En 2016, un américain du nom de Guillermo Robles essaye de commander une pizza Domino's. Il tente de le faire via le site internet de la chaîne, mais sans succès. Robles est aveugle et utilise un logiciel lecteur d'écran, qui fait lire à une voix artificielle ce qui est affiché sur son moniteur.
Un site est un lieu
Malgré ce logiciel, l'homme ne peut pas utiliser le site en question. Il décide donc d'attaquer l'entreprise en justice: selon lui, Domino's contrevient à la loi ADA (Americans with Disabilities Act), qui protège les citoyen·nes en situation de handicap contre les discriminations.
Cette loi, votée en 1990, exige que les entreprises mettent en place les moyens nécessaires pour accommoder les personnes handicapées. Pour Guillermo Robles, elle s'applique donc aussi aux sites web.

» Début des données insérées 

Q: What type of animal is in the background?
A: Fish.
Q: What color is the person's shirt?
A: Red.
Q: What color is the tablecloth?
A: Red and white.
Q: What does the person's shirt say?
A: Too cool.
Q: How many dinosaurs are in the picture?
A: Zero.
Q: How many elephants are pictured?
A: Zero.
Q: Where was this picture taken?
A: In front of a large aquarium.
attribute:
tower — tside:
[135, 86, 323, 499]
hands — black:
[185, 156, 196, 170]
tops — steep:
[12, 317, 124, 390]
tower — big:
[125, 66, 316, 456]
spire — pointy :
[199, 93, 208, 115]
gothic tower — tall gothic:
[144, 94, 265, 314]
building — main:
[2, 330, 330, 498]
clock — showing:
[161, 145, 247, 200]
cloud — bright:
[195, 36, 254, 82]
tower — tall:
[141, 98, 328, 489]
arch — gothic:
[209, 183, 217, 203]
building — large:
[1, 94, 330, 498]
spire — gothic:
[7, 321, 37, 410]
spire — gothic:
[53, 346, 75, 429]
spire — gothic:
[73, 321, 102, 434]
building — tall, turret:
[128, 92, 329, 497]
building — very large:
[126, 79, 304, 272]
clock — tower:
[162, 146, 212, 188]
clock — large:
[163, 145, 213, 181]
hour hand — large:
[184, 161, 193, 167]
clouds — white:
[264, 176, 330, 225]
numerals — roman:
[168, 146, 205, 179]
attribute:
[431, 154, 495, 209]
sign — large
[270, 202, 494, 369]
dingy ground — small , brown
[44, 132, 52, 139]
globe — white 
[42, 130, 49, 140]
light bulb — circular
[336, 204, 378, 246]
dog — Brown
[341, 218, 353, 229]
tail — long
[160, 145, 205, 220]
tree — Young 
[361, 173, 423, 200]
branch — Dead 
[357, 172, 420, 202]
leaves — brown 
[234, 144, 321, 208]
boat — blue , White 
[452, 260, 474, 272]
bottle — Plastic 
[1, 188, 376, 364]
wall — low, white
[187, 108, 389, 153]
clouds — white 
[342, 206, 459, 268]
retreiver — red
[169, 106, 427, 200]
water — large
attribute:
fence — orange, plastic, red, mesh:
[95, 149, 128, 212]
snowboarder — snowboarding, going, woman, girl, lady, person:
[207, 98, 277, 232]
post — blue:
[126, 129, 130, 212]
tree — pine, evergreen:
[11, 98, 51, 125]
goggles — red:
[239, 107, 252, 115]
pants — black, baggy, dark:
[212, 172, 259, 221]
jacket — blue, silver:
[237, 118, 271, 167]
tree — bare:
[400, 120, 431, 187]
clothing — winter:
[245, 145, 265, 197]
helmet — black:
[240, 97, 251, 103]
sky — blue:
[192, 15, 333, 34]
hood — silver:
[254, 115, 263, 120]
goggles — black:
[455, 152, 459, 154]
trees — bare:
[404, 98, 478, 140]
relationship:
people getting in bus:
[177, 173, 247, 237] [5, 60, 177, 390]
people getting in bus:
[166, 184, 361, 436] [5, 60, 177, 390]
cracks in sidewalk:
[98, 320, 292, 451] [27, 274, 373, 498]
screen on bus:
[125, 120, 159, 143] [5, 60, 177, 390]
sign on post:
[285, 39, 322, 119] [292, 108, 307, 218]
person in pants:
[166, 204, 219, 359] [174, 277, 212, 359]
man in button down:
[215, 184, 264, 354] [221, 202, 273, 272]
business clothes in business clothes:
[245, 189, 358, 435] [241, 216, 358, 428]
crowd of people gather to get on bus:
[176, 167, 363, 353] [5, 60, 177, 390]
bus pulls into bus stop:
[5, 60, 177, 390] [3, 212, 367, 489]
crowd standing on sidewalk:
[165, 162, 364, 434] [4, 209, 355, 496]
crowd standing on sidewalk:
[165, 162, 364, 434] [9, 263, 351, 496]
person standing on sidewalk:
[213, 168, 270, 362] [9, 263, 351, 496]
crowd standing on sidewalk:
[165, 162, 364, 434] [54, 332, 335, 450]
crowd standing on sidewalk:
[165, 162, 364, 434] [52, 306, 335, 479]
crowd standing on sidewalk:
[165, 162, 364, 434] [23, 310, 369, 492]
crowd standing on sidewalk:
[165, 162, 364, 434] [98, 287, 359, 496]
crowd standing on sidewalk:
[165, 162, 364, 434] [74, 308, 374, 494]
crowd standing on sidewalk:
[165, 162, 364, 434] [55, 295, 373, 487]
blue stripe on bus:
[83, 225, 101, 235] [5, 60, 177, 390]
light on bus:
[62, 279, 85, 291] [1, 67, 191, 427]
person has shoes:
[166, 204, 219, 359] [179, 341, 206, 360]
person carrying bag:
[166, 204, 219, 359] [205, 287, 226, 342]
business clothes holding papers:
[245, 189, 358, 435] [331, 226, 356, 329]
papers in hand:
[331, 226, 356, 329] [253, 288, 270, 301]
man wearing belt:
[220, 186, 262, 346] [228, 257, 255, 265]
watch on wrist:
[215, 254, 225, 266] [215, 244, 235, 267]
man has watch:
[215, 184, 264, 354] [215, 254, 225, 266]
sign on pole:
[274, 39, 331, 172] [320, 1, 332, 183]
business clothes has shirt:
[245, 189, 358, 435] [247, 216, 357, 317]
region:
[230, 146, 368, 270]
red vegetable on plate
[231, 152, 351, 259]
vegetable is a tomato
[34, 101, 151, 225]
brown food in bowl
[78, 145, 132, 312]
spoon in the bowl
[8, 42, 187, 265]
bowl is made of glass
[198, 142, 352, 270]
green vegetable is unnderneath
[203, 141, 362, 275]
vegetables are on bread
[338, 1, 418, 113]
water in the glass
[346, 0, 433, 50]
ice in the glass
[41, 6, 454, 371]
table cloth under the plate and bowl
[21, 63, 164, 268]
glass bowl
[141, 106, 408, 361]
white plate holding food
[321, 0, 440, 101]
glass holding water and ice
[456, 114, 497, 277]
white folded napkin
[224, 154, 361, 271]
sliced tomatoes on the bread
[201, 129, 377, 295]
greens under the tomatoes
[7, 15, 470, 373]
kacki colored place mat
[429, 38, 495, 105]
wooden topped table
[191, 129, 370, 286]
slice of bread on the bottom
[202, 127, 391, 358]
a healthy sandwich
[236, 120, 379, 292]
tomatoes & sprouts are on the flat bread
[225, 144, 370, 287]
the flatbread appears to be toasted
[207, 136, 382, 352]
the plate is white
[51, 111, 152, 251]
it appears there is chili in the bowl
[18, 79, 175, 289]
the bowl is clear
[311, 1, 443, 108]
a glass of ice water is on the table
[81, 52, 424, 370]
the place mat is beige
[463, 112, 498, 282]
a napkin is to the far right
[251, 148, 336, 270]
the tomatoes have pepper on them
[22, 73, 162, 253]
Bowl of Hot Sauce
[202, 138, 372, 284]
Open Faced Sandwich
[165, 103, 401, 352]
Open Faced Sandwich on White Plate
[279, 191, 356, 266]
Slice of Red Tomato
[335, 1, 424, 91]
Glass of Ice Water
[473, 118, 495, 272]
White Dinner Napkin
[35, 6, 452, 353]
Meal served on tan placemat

Une cour d'appel fédérale est allée dans son sens, estimant que, comme les restaurants physiques, le site de Domino's se doit d'être accessible aux aveugles.
L'entreprise en appelle désormais à la Cour suprême pour annuler ce jugement. D'après elle, l'ADA ne peut pas s'appliquer aux sites web, puisqu'elle a été écrite avant la démocratisation de l'internet tel qu'on le connaît aujourd'hui.
Une révolution pour le design du web
Mais Domino's agite surtout l'argument des conséquences qu'aurait sa condamnation sur le design du web. Une jurisprudence en sa défaveur impliquerait que toutes les entreprises américaines devraient se dépêcher de modifier leurs sites, au risque de se noyer sous une avalanche de procès. Pour Domino's, cela coûterait des millions de dollars et «transformerait l'inondation de plaintes en un tsunami».
Les personnes concernées ne l'entendent pas de cette oreille: «Si les entreprises ont le droit de dire "nous n'avons pas à rendre nos sites accessibles aux aveugles", cela équivaut à les exclure de l'économie du XXIe siècle» affirme à CNBC Christopher Danielsen, un représentant de la Fédération nationale des aveugles.
Seulement, si le gouvernement est très clair sur les critères nécessaires pour qu'un bâtiment soit considéré comme accessible aux non-voyants, de telles directives n'existent pas pour internet.
C'est d'ailleurs en partie ce qui pourrait causer «l'inondation de plaintes». En 2010, le gouvernement des États-Unis avait promis d'établir des règles claires mais a finalement abandonné sa résolution en 2017. D'après le site Usablenet, le nombre d'actions en justice à ce sujet est alors passé de 814 en 2017 à 2.285 en 2018.